Equipped with a climbing harness with a small bench he looked down and – carefully lowered by his friends – started painting something on the huge wall. This way, the letter “S” appeared at the height of the 10th floor. The bold man jerked the twine hanging next to him, which served as a signal line, and after a few seconds he was lowered to a metre and a half below. Two, three strokes of brush later and the letter “O” was added. At the next level, it was the letter “L”. The alpine descent continued and, after around ten minutes, the painter stood on the ground where his two friends awaited him. The result of this extraordinary work was impressive – enormous phrase “Solidarity lives” appeared vertically across ten floors. The young men, unbothered by anyone, left the scene with a sense of a job well done. Their satisfaction was even greater the next day when the Communist authorities discovered the “hostile” slogan and attempted to remove it. Since the local services didn’t have alpine climbing equipment they only got rid of the last two letters. By noon, they reached the fourth floor – that’s as high as the ladder reached. However, they had to wait all day for special equipment with a very long arm, and in the end the phrase only disappeared in the evening after having been seen by hundreds, if not thousands of people who walked near the May Alley during the several dozen hours the slogan was up.
Enormous phrase “Solidarity lives” appeared vertically across ten floors. The young men, unbothered by anyone, left the scene with a sense of a job well done. Their satisfaction was even greater the next day when the Communist authorities discovered the “hostile” slogan and attempted to remove it.
Academic Resistance Group
The main creator of the mural was Jarosław Cyrankiewicz, at the time a first-year student of the Electric Faculty of the Śląsk University of Science and a fresh member of the Alpine Club. He was secured at the top by his friends from college – Henryk Metz and Piotr Jankowski. Krzysztof Cegielski and Piotr Trybus awaited him on the ground. Their job was to draw any officers of the Citizens’ Militia away from the building in case a patrol caught them in the act. Cyrankiewicz’s friends, similarly to him, had been members of the Academic Resistance Group (AGO) which had been operating for several months before the operation. However, painting anti-regime slogans wasn’t their main focus in the slightest. The underground activities of the university in Gliwice began already in the first hours since the introduction of the martial law when a few people engaged in saving the book collections of the academic “Solidarity”. The founders of the AGO of the Śląsk University of Science were students of the Automation Faculty – H. Metz, Andrzej Sobiański and an assistant of the Automation Institute, Andrzej Jarczewski. Soon, more people joined the organisation. They were both young scientists and students. The group consisted of a dozen or so people in total. Jarczewski took the lead of the group. The young conspirators at the Science University did not act in isolation from the “adult” conspiracy in the town which also began to take shape immediately after December 13th, 1981.
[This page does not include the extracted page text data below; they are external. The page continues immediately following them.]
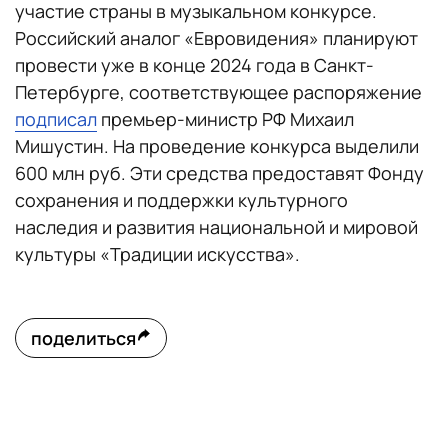
участие страны в музыкальном конкурсе.
Российский аналог «Евровидения» планируют
провести уже в конце 2024 года в Санкт-
Петербурге, соответствующее распоряжение
подписал
премьер-министр РФ Михаил
Мишустин. На проведение конкурса выделили
600 млн руб. Эти средства предоставят Фонду
сохранения и поддержки культурного
наследия и развития национальной и мировой
культуры «Традиции искусства».
поделиться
Protesters, printers, painters
Some of the most spectacular actions of the AGO was co-organising the manifestations in Gliwice on May 3rd and August 31st, 1982. What’s more, on November 10th, 1982 around 300 students of the Automation Institute responded to the AGO’s call, left their classes for 15 minutes and in orderly fashion walked around the halls and staircases of the building. There were several structures in the organisation: the first one, especially in the initial stages of the martial law, brought financial help to the families of the interned and imprisoned; an underground printing house and editorial office were operating; the so-called Independent Landscape Painters’ Group specialised in painting murals, performing their most impressive action in July 1982; there was also a special section distributing flyers and freedom press. AGO operated until 1989, but the arrests of some of its members in the year 1984 and the year after that substantially limited its activities. In the following years, the group seized to print underground papers, while some of its members distributed other materials, then actively supported the revival of the National Armed Forces and engaged in other, independent undertakings. Thus, the academic resistance in Gliwice kept on going until the very end.